Hi friends,
This forum has been extremely helpful to me for the past 1 month, and I thought of posting my experience which may help several other people who are passing through the harrowing experience and outcome of a shoplifiting arrest, and have a court date.
I am a 29 yr old Indian female living in New Jersey, and currently on H visa, and already applied for a Green card(permanent residency).

I was arrested for shoplifiting from a large retail chain on October end. The valuation of goods was $45. I was arrested with a disorderly offense, and subsequently released on bail of $750. My 1st court date(arraignment) was scheduled couple of days later. Immediately I hired a good defense attorney(you can get several references from the internet) who waived my presence on the arraignment date and pleaded not-guilty. Subsequently we were given a new court date , couple of days back from today.

So for 1 full month, I was left shocked and was terribly worried about what is going to happen. I saw several posts on this site, which helped me to get some idea. Meanwhile my defense attorney assured me, and because of my immigration status, she was shooting for a downgrade to municipal ordinance.

Now what happened in court 2days back: The court was running very late, and there were several people, mainly traffic violators in the court.
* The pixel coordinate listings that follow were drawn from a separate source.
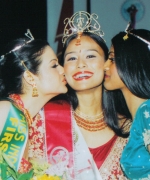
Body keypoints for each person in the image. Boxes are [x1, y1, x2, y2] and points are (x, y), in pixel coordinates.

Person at [30, 12, 129, 180]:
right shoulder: (42, 119)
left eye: (90, 56)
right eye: (71, 58)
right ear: (63, 69)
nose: (80, 64)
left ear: (107, 63)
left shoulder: (131, 128)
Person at [0, 29, 67, 180]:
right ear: (30, 77)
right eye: (54, 65)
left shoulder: (25, 118)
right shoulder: (5, 111)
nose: (63, 70)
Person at [103, 24, 150, 179]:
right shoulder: (138, 116)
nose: (105, 66)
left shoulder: (147, 112)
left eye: (112, 59)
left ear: (132, 62)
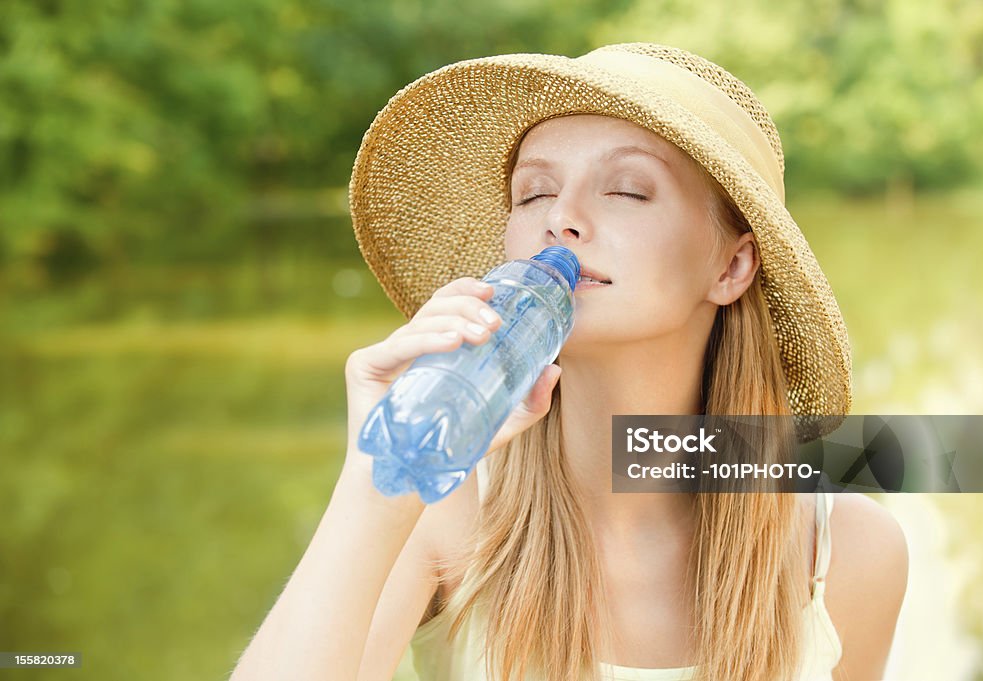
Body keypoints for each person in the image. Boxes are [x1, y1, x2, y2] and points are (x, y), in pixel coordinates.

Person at [230, 43, 908, 681]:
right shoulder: (449, 510)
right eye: (532, 193)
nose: (562, 218)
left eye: (627, 190)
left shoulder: (843, 552)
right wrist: (375, 482)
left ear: (731, 265)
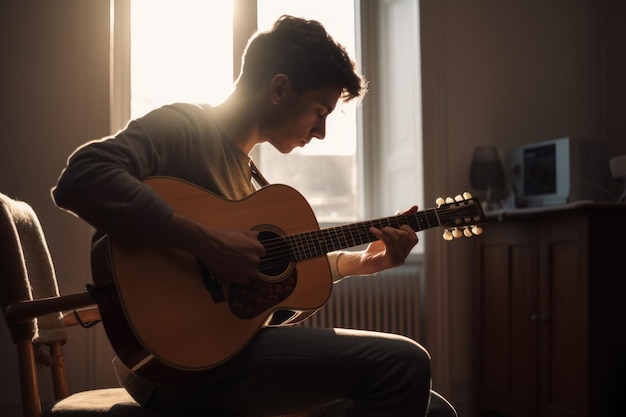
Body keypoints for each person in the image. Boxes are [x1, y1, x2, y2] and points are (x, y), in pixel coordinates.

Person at [53, 15, 456, 417]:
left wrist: (361, 263)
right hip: (175, 366)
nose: (321, 133)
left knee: (434, 409)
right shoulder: (184, 127)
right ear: (279, 88)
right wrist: (205, 242)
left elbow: (274, 285)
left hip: (226, 352)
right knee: (406, 364)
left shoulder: (251, 181)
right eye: (320, 111)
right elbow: (82, 177)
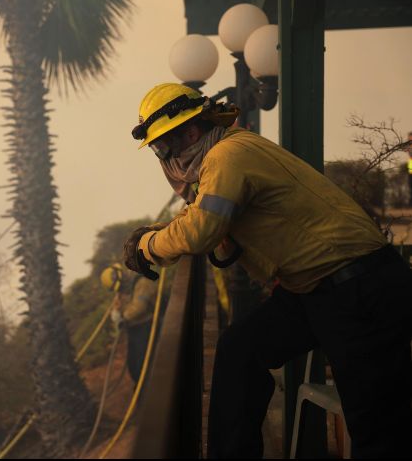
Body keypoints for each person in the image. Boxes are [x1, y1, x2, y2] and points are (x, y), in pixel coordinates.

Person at [121, 83, 412, 458]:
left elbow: (201, 230)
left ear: (190, 132)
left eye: (163, 146)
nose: (164, 157)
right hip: (317, 289)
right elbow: (202, 213)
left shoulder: (228, 156)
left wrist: (147, 247)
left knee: (378, 431)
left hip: (358, 290)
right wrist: (162, 232)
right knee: (239, 350)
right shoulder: (228, 151)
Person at [99, 263, 159, 385]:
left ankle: (151, 387)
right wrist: (116, 312)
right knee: (133, 366)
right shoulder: (124, 291)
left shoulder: (142, 282)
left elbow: (139, 307)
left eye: (120, 287)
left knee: (143, 365)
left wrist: (122, 316)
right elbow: (124, 310)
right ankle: (142, 387)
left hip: (148, 325)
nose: (120, 290)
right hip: (134, 329)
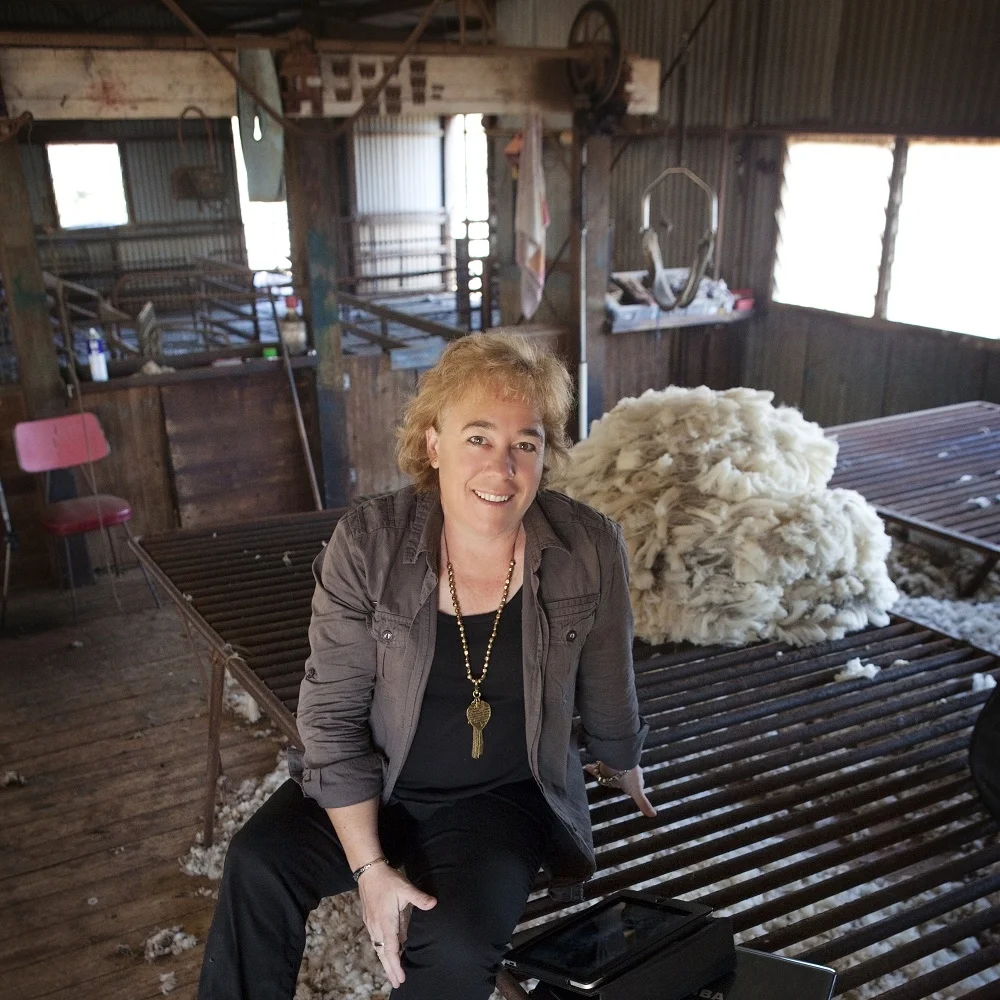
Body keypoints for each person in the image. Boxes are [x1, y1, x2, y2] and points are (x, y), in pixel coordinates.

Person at [198, 332, 656, 1000]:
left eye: (524, 444)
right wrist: (370, 869)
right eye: (478, 438)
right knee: (258, 864)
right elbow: (329, 717)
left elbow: (610, 672)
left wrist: (622, 756)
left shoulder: (587, 545)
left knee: (460, 948)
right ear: (434, 443)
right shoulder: (370, 543)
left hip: (499, 797)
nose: (502, 470)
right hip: (379, 777)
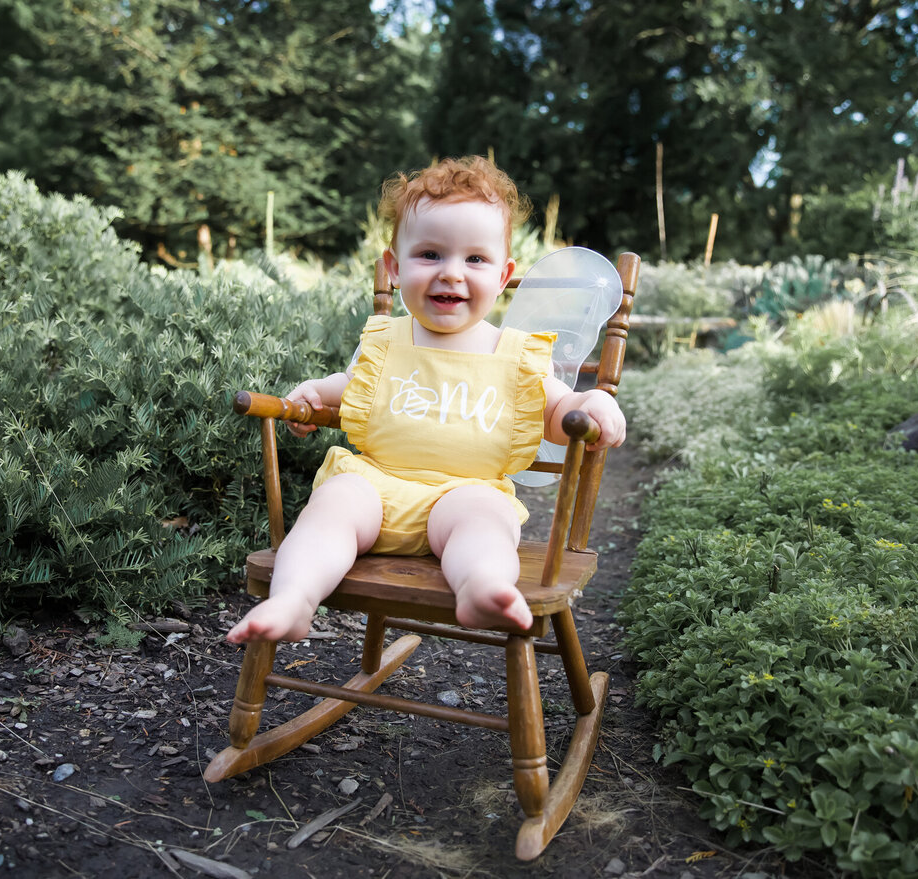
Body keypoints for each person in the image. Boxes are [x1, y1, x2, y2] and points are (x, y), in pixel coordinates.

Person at [226, 156, 625, 644]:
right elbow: (351, 385)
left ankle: (481, 587)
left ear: (503, 276)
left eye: (475, 259)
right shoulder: (386, 339)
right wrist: (309, 396)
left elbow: (558, 413)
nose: (452, 274)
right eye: (430, 255)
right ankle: (294, 598)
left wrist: (593, 406)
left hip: (465, 491)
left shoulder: (517, 356)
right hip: (376, 485)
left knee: (484, 523)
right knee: (330, 507)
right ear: (395, 268)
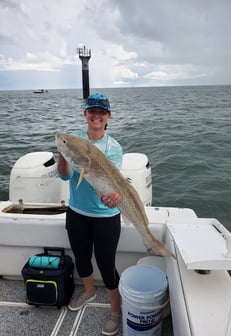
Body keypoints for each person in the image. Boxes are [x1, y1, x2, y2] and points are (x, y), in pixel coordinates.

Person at [57, 93, 122, 336]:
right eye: (92, 110)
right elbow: (64, 176)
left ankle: (115, 311)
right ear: (86, 114)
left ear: (108, 117)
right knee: (81, 257)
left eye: (102, 112)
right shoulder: (74, 142)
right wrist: (62, 155)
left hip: (106, 217)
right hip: (77, 213)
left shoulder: (113, 148)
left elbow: (113, 185)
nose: (97, 115)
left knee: (106, 264)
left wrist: (113, 196)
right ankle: (88, 291)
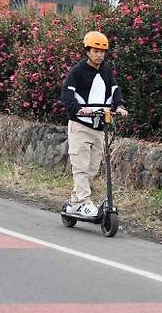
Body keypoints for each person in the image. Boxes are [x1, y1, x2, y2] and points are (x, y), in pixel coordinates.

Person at [61, 31, 128, 217]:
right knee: (80, 166)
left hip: (99, 126)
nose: (99, 55)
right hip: (80, 125)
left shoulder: (106, 71)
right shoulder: (77, 72)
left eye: (102, 51)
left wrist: (119, 106)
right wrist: (78, 109)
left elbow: (114, 90)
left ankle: (74, 203)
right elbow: (67, 93)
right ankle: (83, 202)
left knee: (93, 168)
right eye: (96, 50)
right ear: (87, 51)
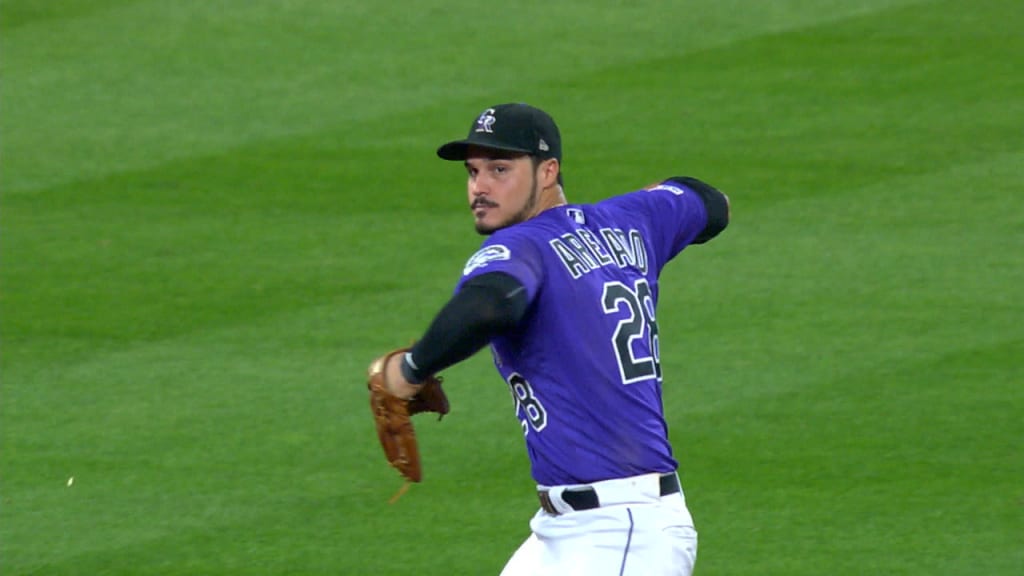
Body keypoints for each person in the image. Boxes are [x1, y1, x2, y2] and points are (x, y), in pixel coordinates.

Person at [375, 103, 730, 575]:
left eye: (500, 169)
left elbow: (491, 303)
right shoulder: (631, 220)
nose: (480, 187)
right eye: (473, 171)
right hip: (566, 530)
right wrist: (643, 208)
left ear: (548, 171)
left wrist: (410, 371)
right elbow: (711, 203)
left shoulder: (520, 245)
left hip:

From the retail store, the store personnel was there(who caught me at the store), and they had a private prosecutor. This was the 1st time I came across the concept of a private prosecutor. I never heard about one in the posts here. However, my attorney came, and started negotiating with the prosecutor. She tried to convince stating about my immigration status, and I should not really get a shoplifting conviction. It was very difficult to convince them, because the store personnel was not willing to accept. After a long series of negotiations, finally they did agree to a municipal ordinance violation with a higher fine($500 odd in my case). To those who might know what is a municipal ordinance, it is not a severe criminal conviction, it is something like an annoyance, disturbance, noise, and has almost minimal effects on immigration.

Finally the judge called us, read out the municipal ordinance and asked whether I plead guilty to that. I replied yes. The judge being very kind, granted me the ordinance violation with the fine. No probation, no community service..

I paid the fine at the court yesterday itself, and came back home with a relieved mind, and with a firm resolution of "NEVER SHOPLIFT". This is the message to all shoplifters.